CONSIGNES:
1/ Dans l'article sur FIFA 2005, quelles actions de jeu finit-on par remettre en question, selon le texte ? Donnez-les toutes.
2/ Recopiez fidèlement le passage de l'article sur FIFA 2005 compris entre "Cinéma · Musique" et "simulation de football.", ces deux extrémités incluses.

*** EXTRAIT DU DOCUMENT ***

Cinéma · Musique · Littérature · Scènes · Arts plastiques · Alter-art 

accueil > Alter-art > article

Fifa 2005

Courses pour suite

Cela fait maintenant une dizaine d’année que le studio E.A. Sports, un ténor de la simulation sportive, édite ce qui est longtemps resté la référence des amateurs de football sur ordinateur ou console, FIFA. Récemment, ce quasi-monopole fut brisé par l’explosion d’un concurrent, Pro Evolution Soccer, des studios japonais Konami. Si la concurrence n’a d’abord menacé que le marché des consoles de jeu, son portage sur PC augurait d’une nouvelle stratégie : une course à la meilleure simulation de football.


Une histoire de familles...

La série des FIFA’s trouve son origine dans la Coupe du Monde 1994, organisée aux États-Unis : alors que l’ Amérique du Nord, traditionnellement tournée vers d’autres sports, reçoit l’évènement sportif phare en Europe et en Amérique du Sud (rappelons que la finale de la Coupe du Monde 2002 atteint une audience de 1,1 milliard de personnes), c’est l’occasion pour de nombreux américains de découvrir un sport ignoré, qui ne tarde pas à trouver un public d’aficionados. Aussitôt, le filon est exploité par le producteur Electronic Arts, alors au début de son développement.

Ce petit historique permet de comprendre l’orientation ludique de la série FIFA. En effet, celle-ci est souvent critiquée, notamment face à son concurrent Pro Evolution Soccer, de faire la part belle à l’aspect jouissif du jeu, à défaut d’un réalisme qu’on attribue à P.E.S. : tout simplement puisque le public ciblé par E.A. était à la base un public de néophytes, peu au courant des subtilités techniques et de l’aspect stratégique d’un sport que l’on avait apprécié pour les "actions de folies" et pour l’aura des joueurs stars, qui impressionnaient par leurs gestes techniques inabordables et leur frappes supersoniques, le tout dans le cadre d’une compétition prestigieuse et monumentale. Cette orientation a fait un temps les beaux jours de FIFA, jusqu’à ce qu’on en vienne à remettre en question les scores fleuves à plusieurs dizaines de points, les tirs de 50 mètres poteau rentrant, les petits ponts au gardien en fermant les yeux, les chevauchées épiques de 70 mètres, les retournées magiques, toute une catégorie d’actions qui classaient définitivement le jeu à l’extérieur des terrains de football, et dans le rang des jeux "arcade".

*** DONNÉES FOURNIES ***

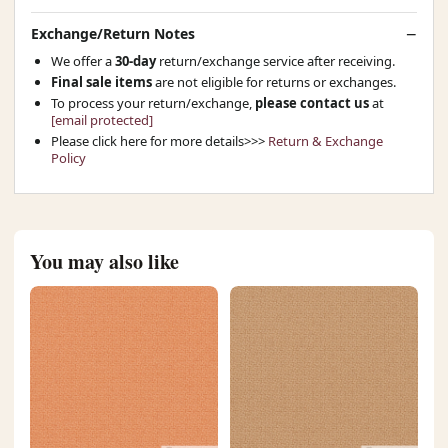
Exchange/Return Notes
We offer a
30-day
return/exchange service after receiving.
Final sale items
are not eligible for returns or exchanges.
To process your return/exchange,
please contact us
at
[email protected]
Please click here for more details>>>
Return & Exchange
Policy
You may also like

***

RÉPONSES DE L'EXERCICE:
1/
- les scores fleuves à plusieurs dizaines de points
- les tirs de 50 mètres poteau rentrant
- les petits ponts au gardien en fermant les yeux
- les chevauchées épiques de 70 mètres
- les retournées magiques

2/
Cinéma · Musique · Littérature · Scènes · Arts plastiques · Alter-art 

accueil > Alter-art > article

Fifa 2005

Courses pour suite

Cela fait maintenant une dizaine d’année que le studio E.A. Sports, un ténor de la simulation sportive, édite ce qui est longtemps resté la référence des amateurs de football sur ordinateur ou console, FIFA. Récemment, ce quasi-monopole fut brisé par l’explosion d’un concurrent, Pro Evolution Soccer, des studios japonais Konami. Si la concurrence n’a d’abord menacé que le marché des consoles de jeu, son portage sur PC augurait d’une nouvelle stratégie : une course à la meilleure simulation de football.